**Task description**
Lines from the one containing "right ankle: (232, 647)" through the last line of the data below are to be returned exactly; leave out the rest.

(Stored data entries)

══════════════════════════════

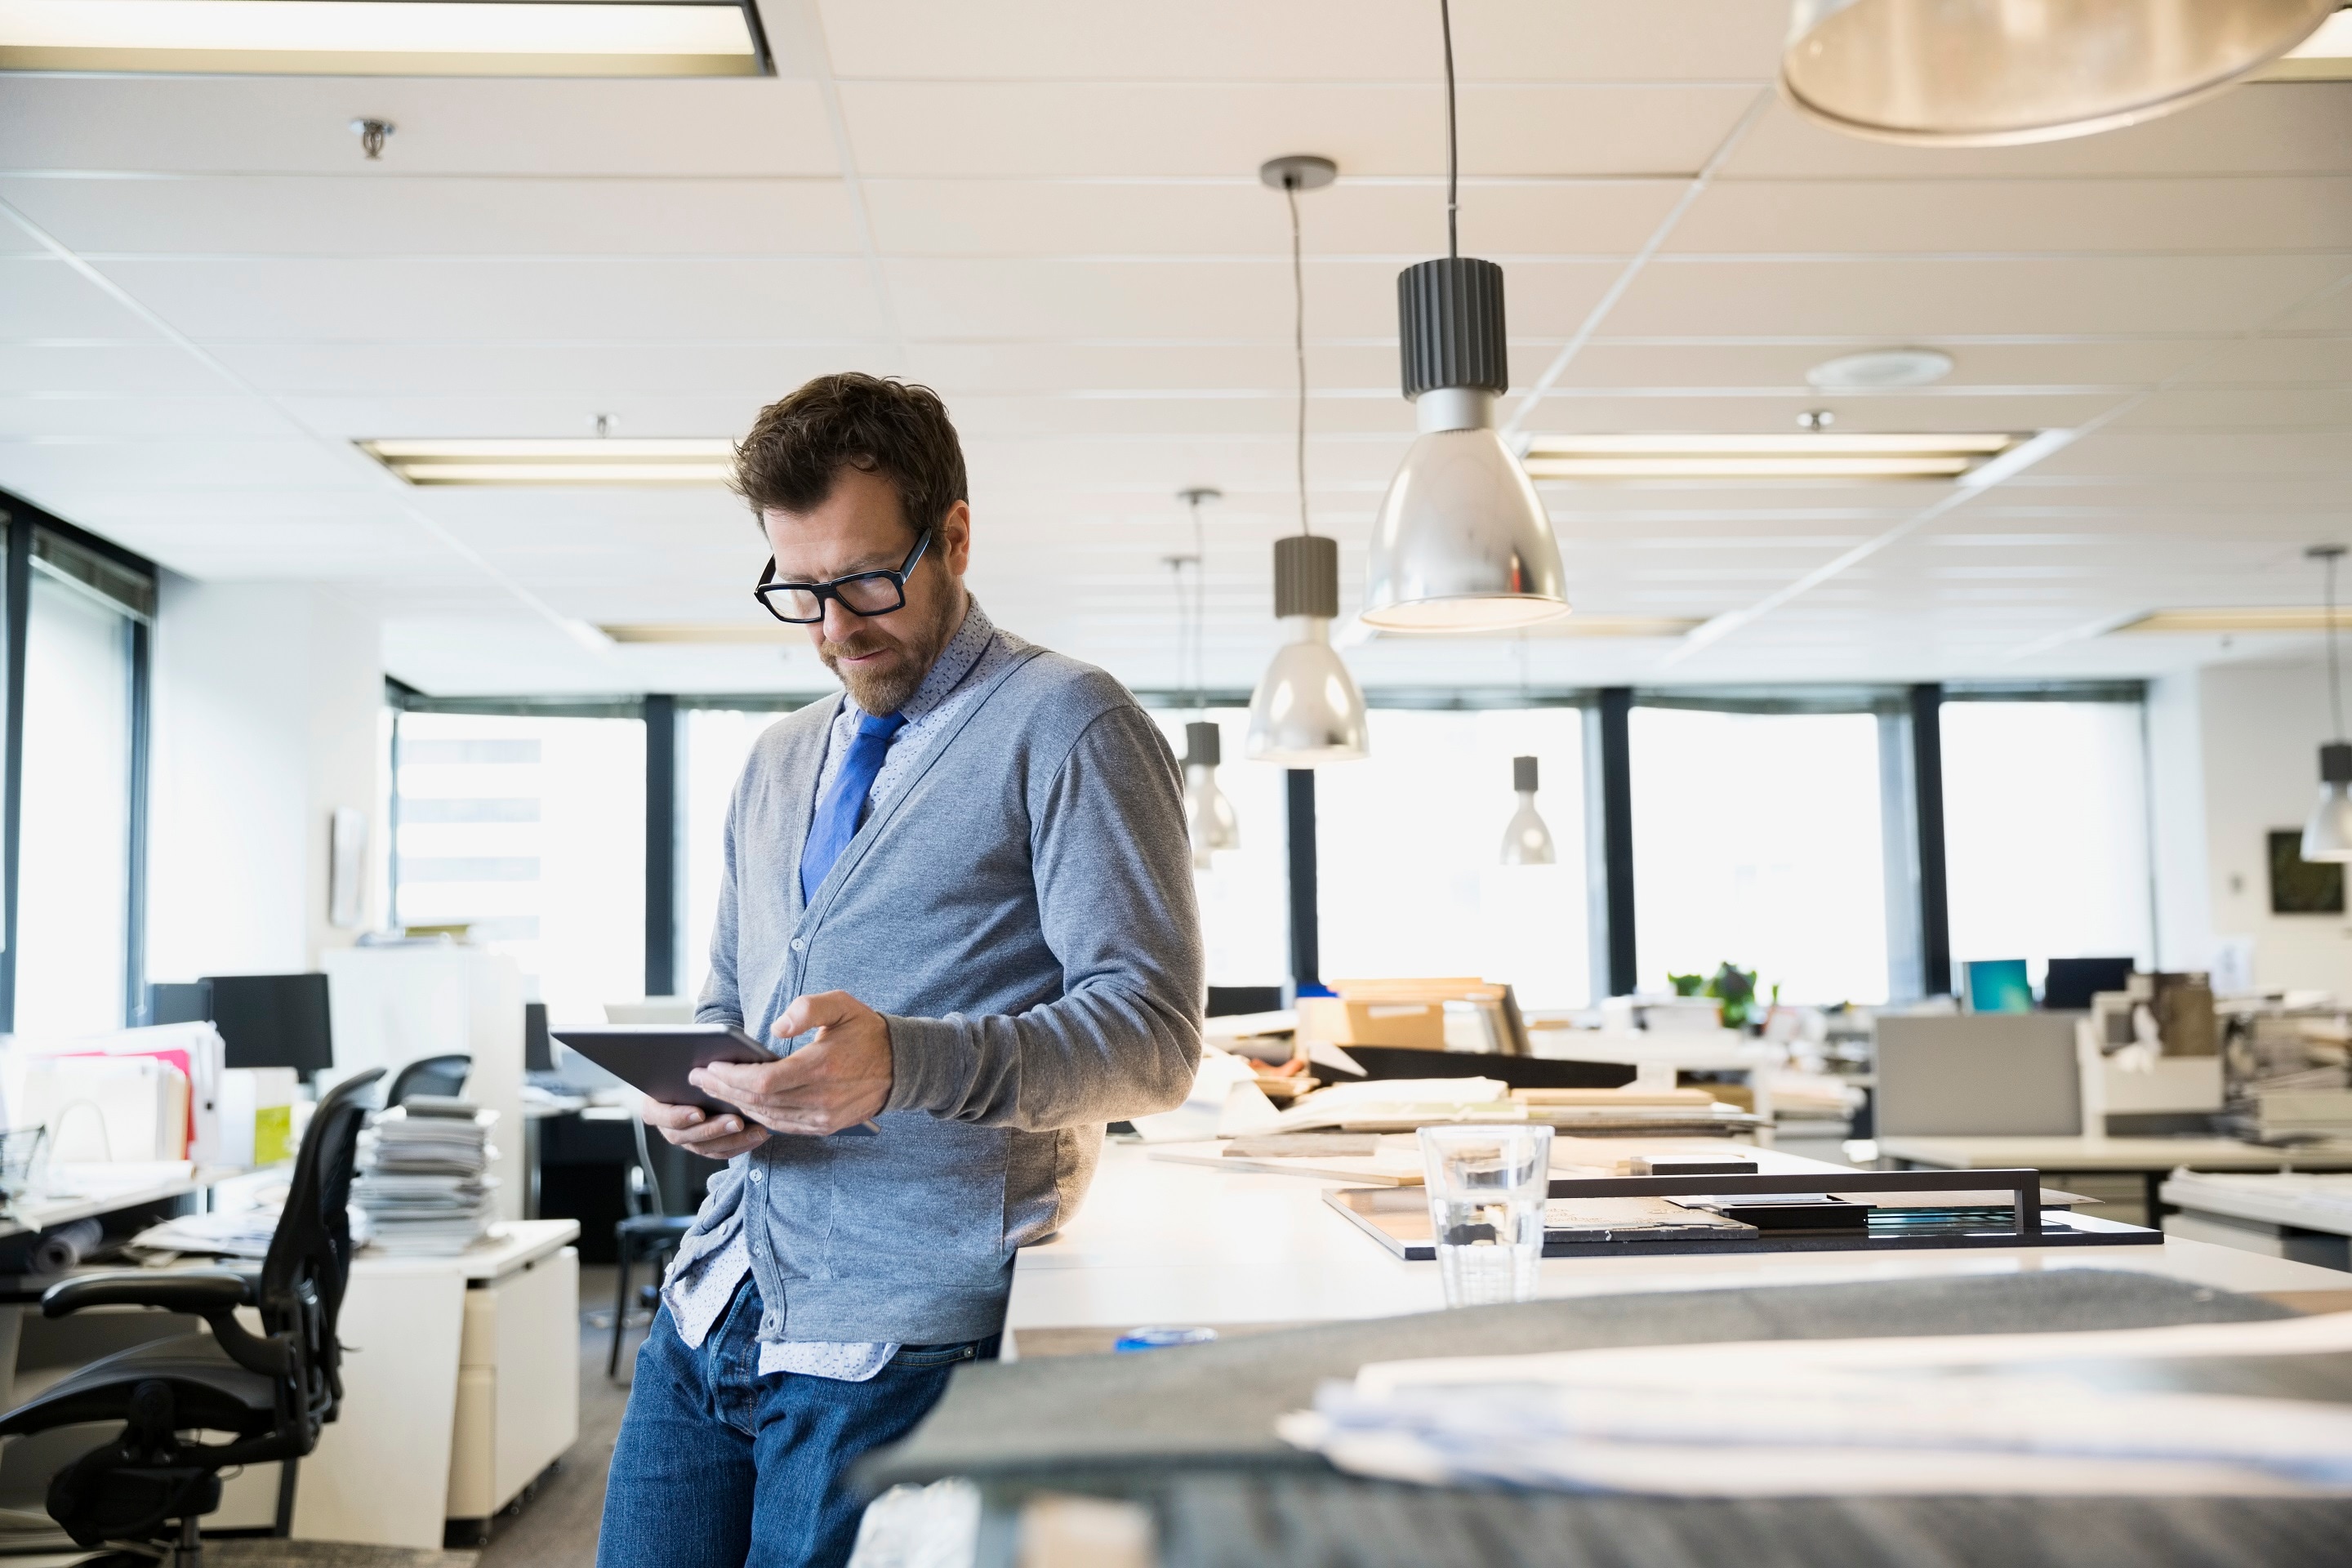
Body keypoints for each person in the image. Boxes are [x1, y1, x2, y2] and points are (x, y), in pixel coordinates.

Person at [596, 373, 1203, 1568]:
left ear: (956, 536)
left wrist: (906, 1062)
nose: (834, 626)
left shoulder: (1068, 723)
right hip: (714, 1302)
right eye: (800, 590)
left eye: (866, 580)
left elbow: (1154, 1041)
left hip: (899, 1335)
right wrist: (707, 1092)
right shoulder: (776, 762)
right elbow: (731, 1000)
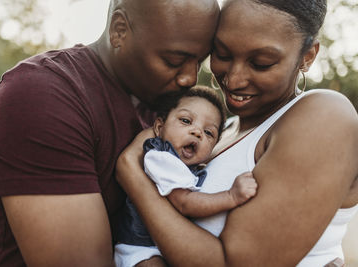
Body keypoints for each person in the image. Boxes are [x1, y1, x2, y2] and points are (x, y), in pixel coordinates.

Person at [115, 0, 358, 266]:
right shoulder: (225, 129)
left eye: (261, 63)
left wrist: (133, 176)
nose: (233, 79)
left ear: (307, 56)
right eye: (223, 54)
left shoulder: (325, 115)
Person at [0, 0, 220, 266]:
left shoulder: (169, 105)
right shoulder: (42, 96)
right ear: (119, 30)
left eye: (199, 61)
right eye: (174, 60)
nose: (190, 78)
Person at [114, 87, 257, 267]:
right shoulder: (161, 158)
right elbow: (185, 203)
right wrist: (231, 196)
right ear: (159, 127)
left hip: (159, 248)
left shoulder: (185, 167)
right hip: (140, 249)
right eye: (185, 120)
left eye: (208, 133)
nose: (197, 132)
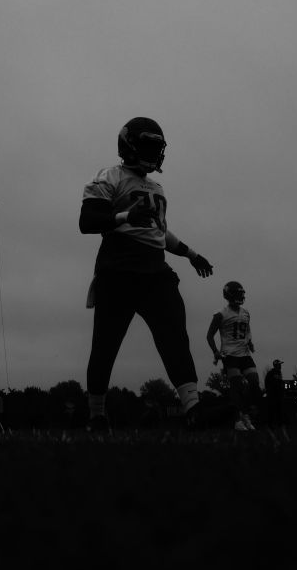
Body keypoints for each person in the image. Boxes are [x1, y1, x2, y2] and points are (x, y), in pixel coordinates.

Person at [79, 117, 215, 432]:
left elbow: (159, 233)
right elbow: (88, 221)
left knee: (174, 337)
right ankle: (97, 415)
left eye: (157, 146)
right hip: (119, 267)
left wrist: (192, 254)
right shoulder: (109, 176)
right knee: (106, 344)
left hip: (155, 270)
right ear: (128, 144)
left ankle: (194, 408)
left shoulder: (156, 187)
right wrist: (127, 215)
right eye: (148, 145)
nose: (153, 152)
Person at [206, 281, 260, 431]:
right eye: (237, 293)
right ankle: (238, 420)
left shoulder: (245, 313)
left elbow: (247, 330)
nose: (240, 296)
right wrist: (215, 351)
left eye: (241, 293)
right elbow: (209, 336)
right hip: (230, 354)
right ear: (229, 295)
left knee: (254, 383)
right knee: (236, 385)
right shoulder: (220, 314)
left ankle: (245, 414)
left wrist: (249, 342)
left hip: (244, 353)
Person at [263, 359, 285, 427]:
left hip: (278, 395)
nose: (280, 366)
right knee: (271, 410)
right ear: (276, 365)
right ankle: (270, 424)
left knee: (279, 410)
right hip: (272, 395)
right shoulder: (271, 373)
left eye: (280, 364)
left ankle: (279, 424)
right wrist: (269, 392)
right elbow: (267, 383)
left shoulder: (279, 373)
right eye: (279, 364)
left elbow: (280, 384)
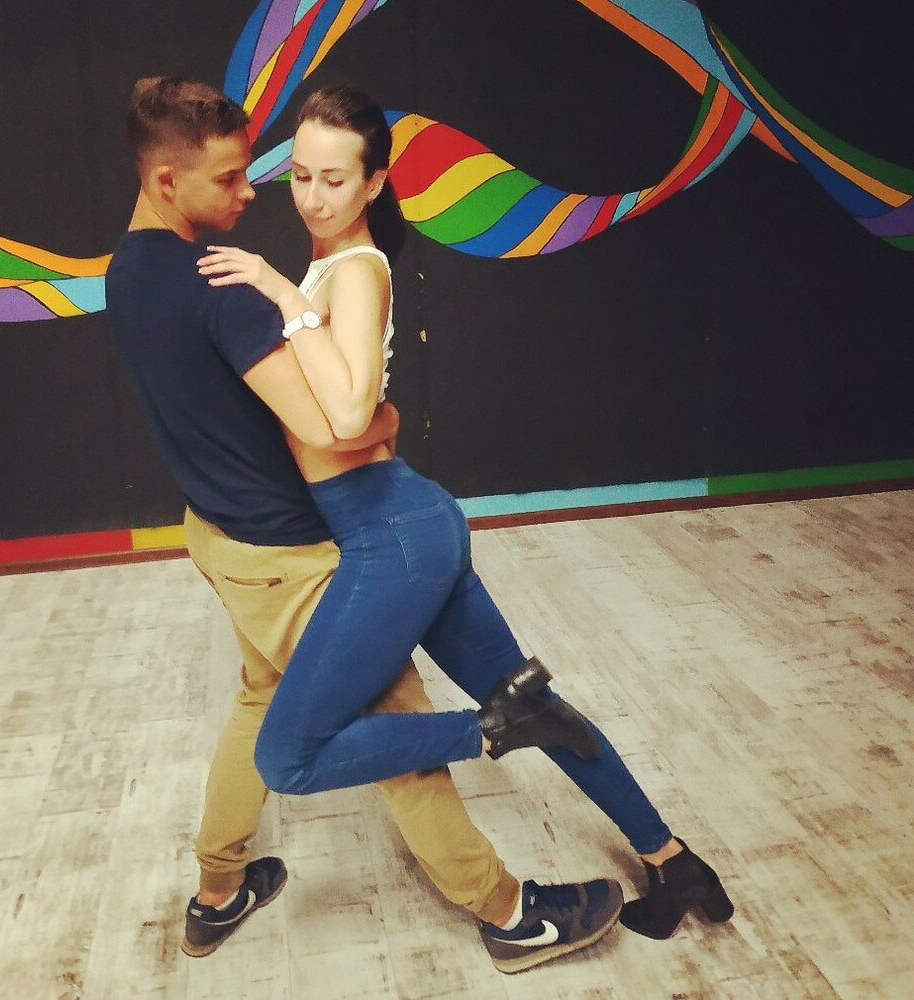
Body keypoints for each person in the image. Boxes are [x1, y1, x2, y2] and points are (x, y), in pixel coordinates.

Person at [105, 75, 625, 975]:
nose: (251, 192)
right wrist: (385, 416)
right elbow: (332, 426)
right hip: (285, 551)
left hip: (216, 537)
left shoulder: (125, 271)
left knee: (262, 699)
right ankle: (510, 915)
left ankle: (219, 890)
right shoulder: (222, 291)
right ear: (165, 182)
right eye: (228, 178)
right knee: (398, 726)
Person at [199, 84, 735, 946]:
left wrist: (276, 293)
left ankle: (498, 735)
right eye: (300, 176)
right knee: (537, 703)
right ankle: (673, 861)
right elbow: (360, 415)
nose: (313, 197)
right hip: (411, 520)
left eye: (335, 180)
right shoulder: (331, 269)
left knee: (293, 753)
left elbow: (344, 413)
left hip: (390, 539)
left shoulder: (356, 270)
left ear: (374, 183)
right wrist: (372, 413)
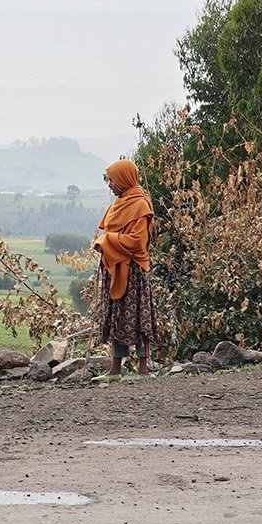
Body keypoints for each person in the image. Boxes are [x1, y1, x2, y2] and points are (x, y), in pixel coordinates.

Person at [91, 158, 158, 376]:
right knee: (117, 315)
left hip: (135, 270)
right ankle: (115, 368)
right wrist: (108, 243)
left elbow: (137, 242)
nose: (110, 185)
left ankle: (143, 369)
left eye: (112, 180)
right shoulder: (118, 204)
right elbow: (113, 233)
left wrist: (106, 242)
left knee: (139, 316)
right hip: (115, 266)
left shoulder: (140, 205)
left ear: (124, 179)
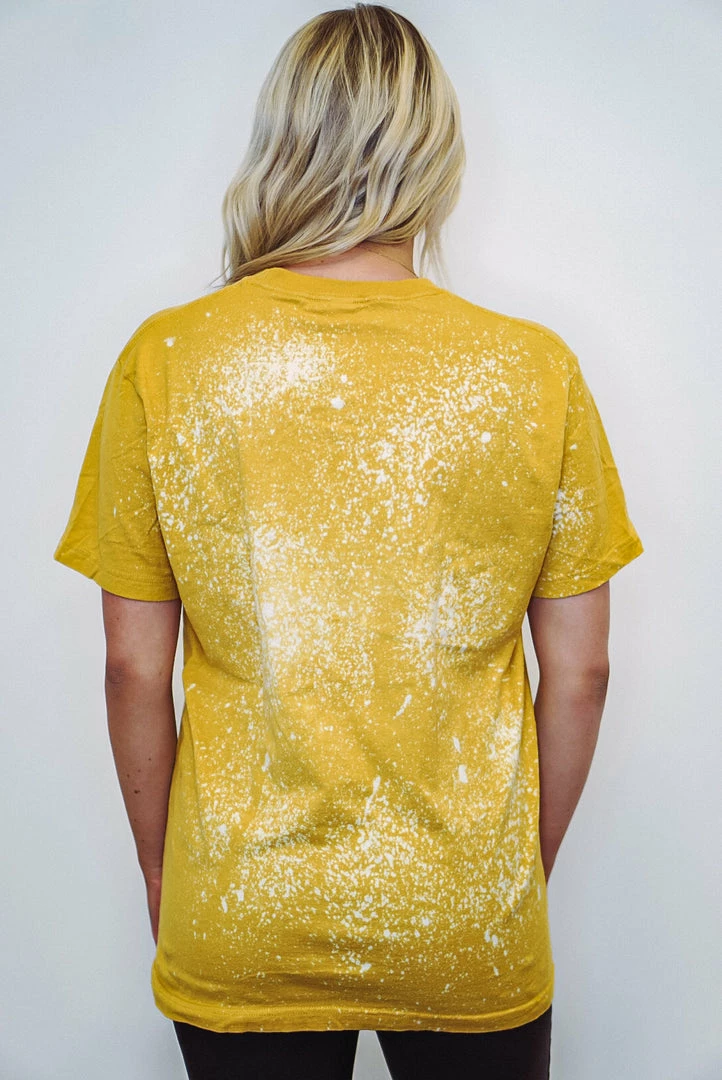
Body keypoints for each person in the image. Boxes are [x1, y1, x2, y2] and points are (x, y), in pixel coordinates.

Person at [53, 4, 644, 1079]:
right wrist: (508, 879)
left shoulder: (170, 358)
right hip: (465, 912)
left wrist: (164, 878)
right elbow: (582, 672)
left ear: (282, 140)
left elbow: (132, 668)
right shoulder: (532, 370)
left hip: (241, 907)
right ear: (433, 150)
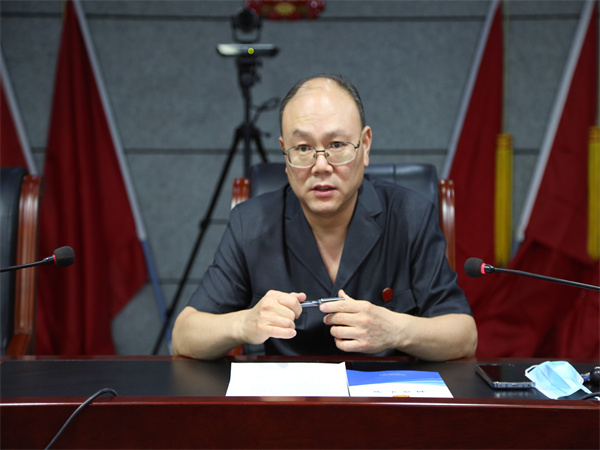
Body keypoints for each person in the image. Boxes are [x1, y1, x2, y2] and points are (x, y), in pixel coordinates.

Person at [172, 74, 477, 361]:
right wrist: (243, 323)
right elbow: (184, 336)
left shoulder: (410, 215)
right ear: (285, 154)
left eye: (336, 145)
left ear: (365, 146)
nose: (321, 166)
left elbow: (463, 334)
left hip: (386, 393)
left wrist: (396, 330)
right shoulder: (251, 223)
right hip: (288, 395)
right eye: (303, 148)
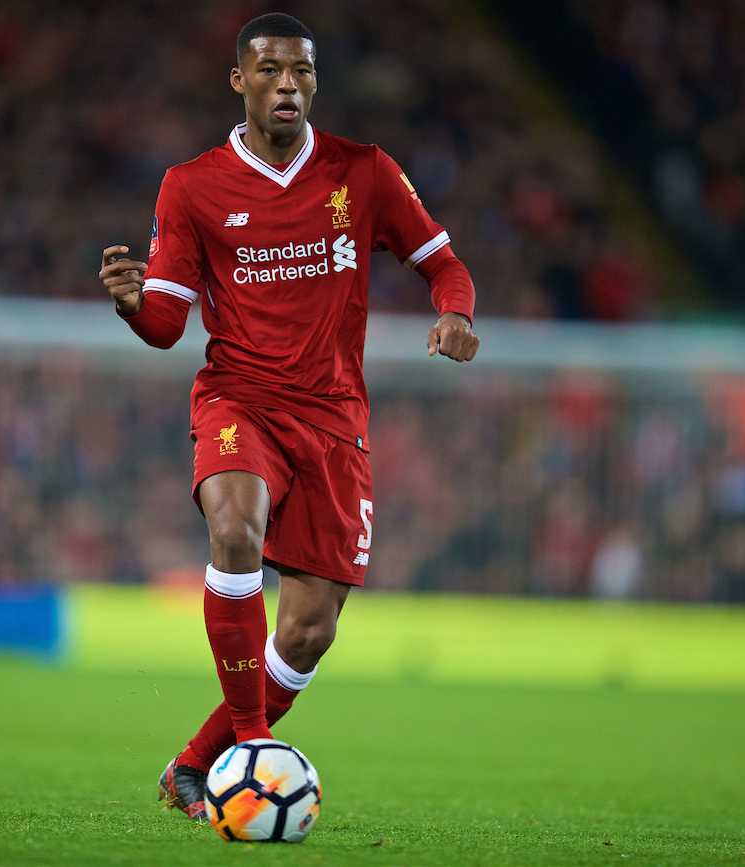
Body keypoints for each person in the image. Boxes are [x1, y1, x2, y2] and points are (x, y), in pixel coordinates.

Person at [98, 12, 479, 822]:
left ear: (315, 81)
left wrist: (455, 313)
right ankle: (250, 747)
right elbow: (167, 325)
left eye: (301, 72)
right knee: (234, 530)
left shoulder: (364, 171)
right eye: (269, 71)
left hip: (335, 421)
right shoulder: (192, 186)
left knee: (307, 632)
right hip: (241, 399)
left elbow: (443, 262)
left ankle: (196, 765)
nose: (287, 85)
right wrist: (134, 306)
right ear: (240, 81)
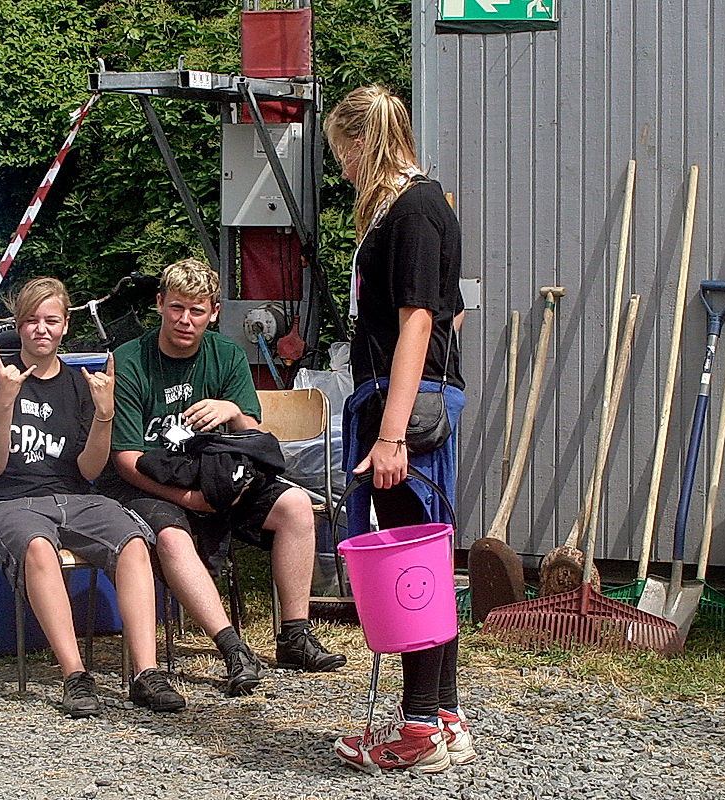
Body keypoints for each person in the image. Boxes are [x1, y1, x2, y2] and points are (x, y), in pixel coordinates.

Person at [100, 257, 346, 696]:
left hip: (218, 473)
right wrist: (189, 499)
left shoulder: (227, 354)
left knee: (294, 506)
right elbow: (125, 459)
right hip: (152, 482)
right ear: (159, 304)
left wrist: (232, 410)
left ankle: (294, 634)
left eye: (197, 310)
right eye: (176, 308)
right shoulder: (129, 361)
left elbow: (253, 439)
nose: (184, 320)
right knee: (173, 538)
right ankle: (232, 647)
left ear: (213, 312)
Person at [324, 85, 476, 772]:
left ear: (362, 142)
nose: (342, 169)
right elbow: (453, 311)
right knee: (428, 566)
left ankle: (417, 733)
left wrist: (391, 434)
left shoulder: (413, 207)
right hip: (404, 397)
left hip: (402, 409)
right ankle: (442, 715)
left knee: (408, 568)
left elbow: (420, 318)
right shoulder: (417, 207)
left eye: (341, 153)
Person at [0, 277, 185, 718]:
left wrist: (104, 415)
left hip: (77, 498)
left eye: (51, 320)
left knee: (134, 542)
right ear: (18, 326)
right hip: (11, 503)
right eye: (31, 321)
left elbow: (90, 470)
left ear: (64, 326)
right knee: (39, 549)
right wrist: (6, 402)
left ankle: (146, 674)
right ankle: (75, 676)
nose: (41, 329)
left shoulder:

══════════════════════════════

**Solution for this exercise**
right ankle: (232, 647)
left ear: (213, 312)
Person at [324, 85, 476, 772]:
left ear: (362, 142)
nose: (342, 169)
right elbow: (453, 311)
right knee: (428, 566)
left ankle: (417, 733)
left wrist: (391, 434)
left shoulder: (413, 207)
right hip: (404, 397)
left hip: (402, 409)
right ankle: (442, 715)
left knee: (408, 568)
left elbow: (420, 318)
right shoulder: (417, 207)
left eye: (341, 153)
Person at [0, 277, 185, 718]:
left wrist: (104, 415)
left hip: (77, 498)
left eye: (51, 320)
left knee: (134, 542)
right ear: (18, 326)
right hip: (11, 503)
right eye: (31, 321)
left elbow: (90, 470)
left ear: (64, 326)
right knee: (39, 549)
right wrist: (6, 402)
left ankle: (146, 674)
right ankle: (75, 676)
nose: (41, 329)
left shoulder:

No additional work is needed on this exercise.